Impact of the Cremation Urn Location
As has been clarified throughout this article, the method of storing cremation remains in an urn is going to bring the most longevity for families looking to keep the remains around for some time. To provide further clarity here is a bit more information regarding the various types of urns and ways to store them in comparison to how long they may last.
- Biodegradable urns: Biodegradable urns are designed to decompose into the atmosphere. When they are buried, they take weeks or months to break down before the ashes are then integrated into the dirt or soil. When they are placed on water, they will often dissolve quicker, and release the ashes into the water within minutes or hours.
- Urns stored at home: When a permanent urn, like those made from metal, brass, or stone, is stored within the home, it will preserve the ashes for a long time, decades and decades. Avoid placing them in direct sunlight or near open doors or windows to keep them protected from the elements.
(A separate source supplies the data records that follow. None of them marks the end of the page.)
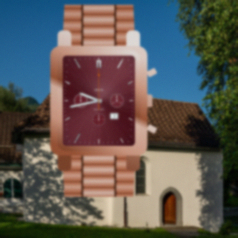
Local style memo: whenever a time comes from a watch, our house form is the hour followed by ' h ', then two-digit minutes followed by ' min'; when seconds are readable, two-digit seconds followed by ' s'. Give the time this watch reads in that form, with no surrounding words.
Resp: 9 h 43 min
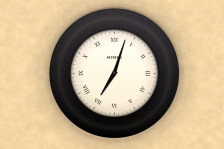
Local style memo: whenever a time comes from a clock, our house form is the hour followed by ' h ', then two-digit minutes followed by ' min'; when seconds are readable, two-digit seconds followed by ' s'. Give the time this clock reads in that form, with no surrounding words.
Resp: 7 h 03 min
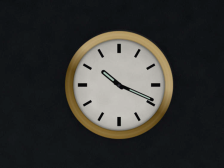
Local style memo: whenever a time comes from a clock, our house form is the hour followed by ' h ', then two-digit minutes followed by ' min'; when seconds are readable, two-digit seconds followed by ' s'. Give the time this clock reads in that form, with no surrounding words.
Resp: 10 h 19 min
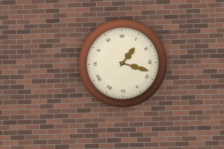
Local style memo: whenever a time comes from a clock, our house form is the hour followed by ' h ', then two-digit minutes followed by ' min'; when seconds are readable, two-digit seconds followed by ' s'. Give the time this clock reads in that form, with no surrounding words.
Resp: 1 h 18 min
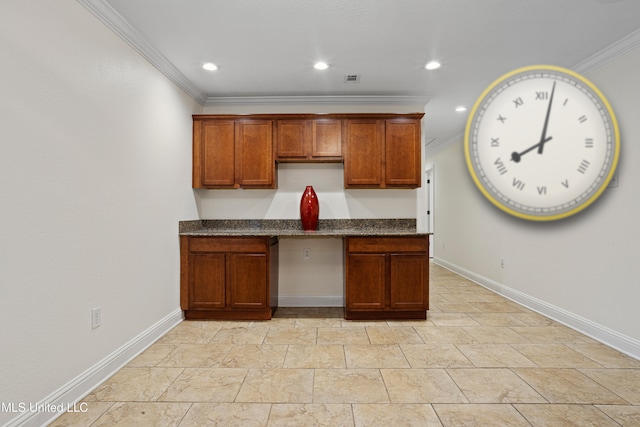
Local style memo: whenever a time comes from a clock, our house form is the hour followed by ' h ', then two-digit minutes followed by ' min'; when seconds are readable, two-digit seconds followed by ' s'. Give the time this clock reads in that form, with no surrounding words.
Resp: 8 h 02 min
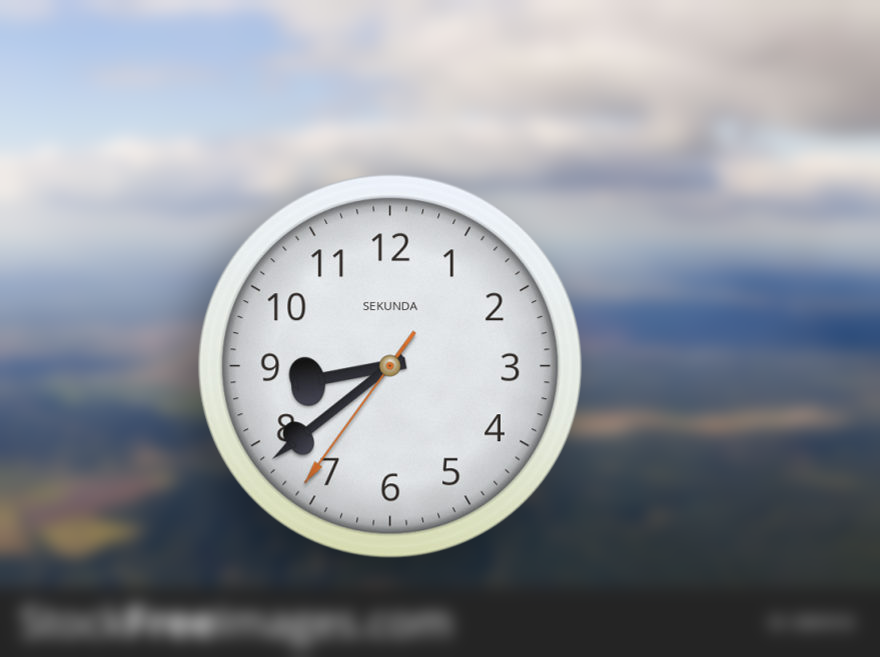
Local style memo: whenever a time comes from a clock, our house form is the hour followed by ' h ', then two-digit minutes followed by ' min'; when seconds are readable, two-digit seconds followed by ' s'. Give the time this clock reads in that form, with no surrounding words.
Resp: 8 h 38 min 36 s
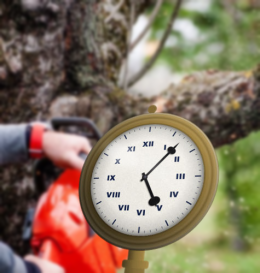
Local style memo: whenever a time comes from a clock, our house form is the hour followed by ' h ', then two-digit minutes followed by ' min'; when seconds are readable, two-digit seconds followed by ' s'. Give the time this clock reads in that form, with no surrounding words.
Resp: 5 h 07 min
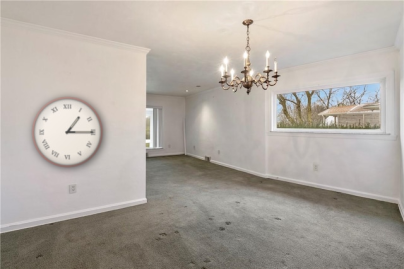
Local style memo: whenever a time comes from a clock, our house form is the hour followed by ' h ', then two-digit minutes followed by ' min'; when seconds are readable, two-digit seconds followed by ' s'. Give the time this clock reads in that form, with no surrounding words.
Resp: 1 h 15 min
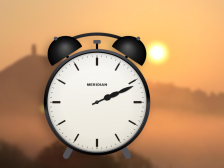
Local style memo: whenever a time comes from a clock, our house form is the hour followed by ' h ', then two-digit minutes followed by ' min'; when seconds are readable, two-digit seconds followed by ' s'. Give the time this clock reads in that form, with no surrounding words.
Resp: 2 h 11 min
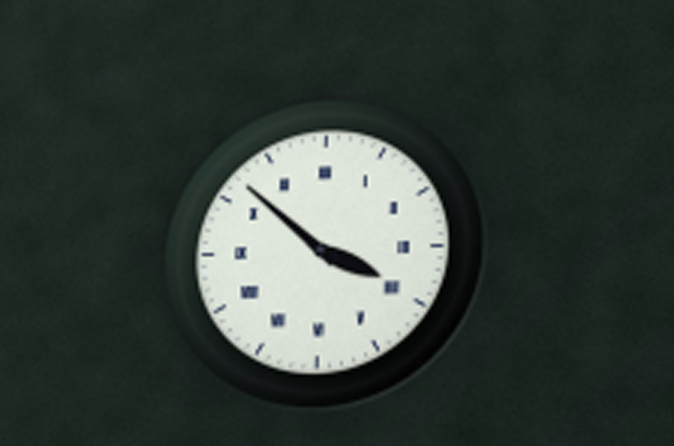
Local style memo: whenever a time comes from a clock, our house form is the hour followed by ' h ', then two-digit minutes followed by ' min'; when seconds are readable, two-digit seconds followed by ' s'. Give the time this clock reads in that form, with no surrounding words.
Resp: 3 h 52 min
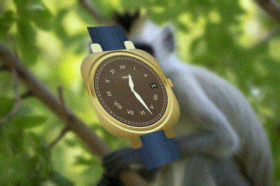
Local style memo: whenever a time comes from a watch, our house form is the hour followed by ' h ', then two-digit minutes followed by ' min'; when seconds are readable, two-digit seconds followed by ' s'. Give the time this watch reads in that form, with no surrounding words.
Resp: 12 h 27 min
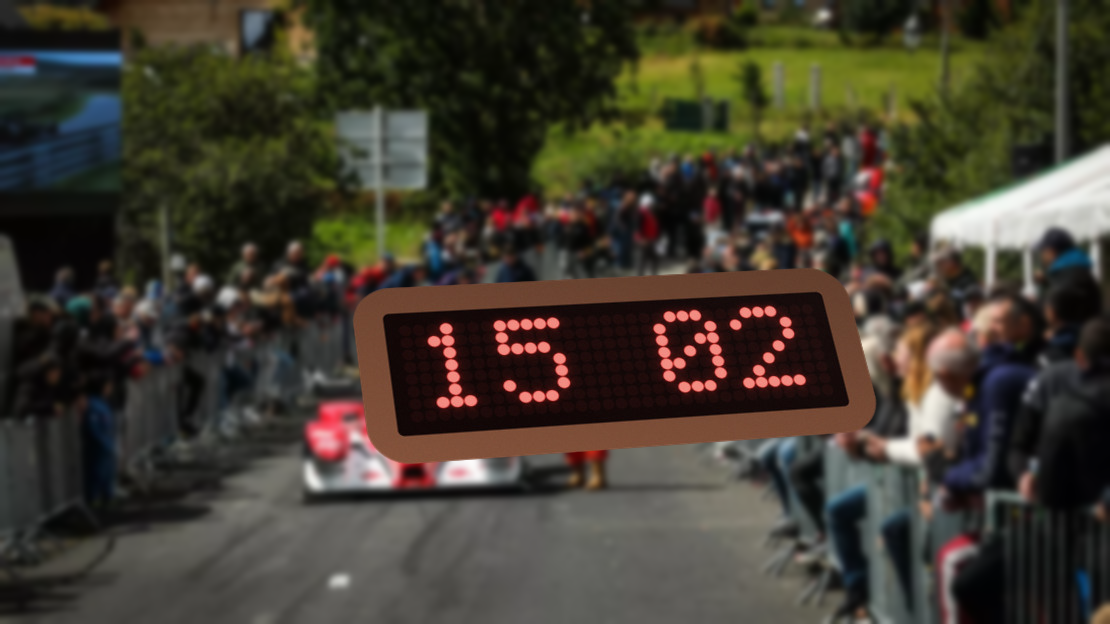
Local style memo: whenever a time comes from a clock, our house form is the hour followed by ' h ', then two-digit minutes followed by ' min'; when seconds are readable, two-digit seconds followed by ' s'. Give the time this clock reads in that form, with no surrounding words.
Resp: 15 h 02 min
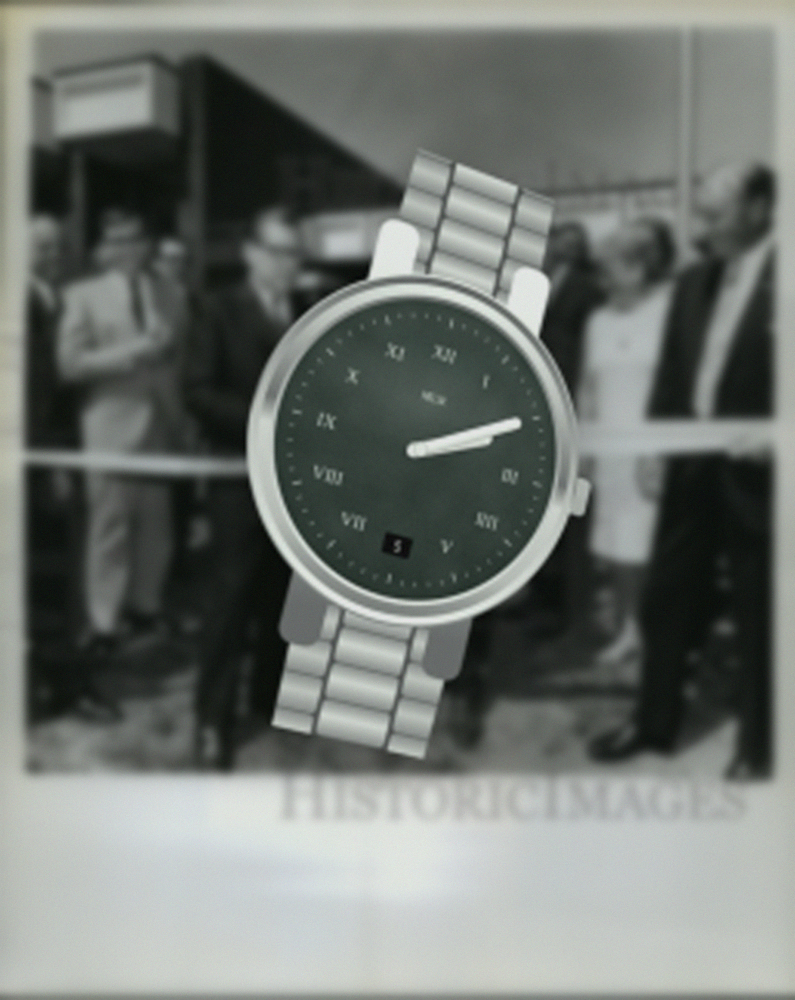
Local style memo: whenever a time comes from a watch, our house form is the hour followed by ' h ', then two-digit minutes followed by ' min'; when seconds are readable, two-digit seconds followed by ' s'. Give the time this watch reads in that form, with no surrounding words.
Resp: 2 h 10 min
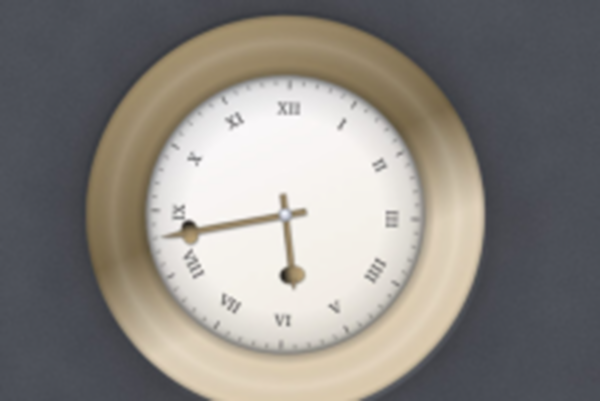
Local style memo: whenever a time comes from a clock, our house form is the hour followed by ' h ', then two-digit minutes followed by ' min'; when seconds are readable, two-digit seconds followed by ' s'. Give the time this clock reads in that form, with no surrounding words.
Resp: 5 h 43 min
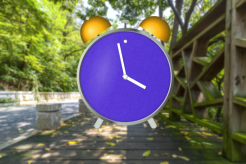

- Urns stored in a columbarium: Columbariums are used to store the cremation urns within a cemetery setting. Although this approach keeps the remains moderately sheltered, a combination of humidity/dampness within a mausoleum or exposure to sunlight, wind, rain, and other weather elements will significantly impact the longevity and durability of your urn. If the cremation urn is replaced before breaking down too much to expose the cremation ashes, then the ashes can be preserved for an equally long time. However, if the remains are left in a wooden cremation urn that slowly deteriorates from exposure to the rain, it will form leaks and thus expose the ashes to the outdoor elements. The urn will likely last for a number of years before needing to be replaced, but won’t last as long as those kept indoors without exposure to the elements.
- Cremation jewelry: Cremation Jewelry is another way to store the cremated ashes of a family member or loved one who has passed away. A small pinch of ashes can be placed inside the center of the cremation jewelry, safely housing them for many years. As long as the necklace is cared for properly, as one would with any fine jewelry, the ashes remain intact for decades.
Preserving and Remembering a Loved One for Years
Saying goodbye to someone who has passed away is no easy thing to endure. For some people, simply knowing that a loved one can remain close for the remainder of life or even decades beyond brings peace and calm that helps with the mourning process. When you’re deciding the best approach for what to do with the cremated ashes of a loved one, take time to stop and consider how important it might be to you to keep those ashes well preserved so that you can continue to enjoy the memories long after they’ve passed. Whether you select a permanent or biodegradable cremation urn, or you are deciding on what type of environment you wish to store it in, keep yourself informed of what each one means so that you can make the best decision for you and your family.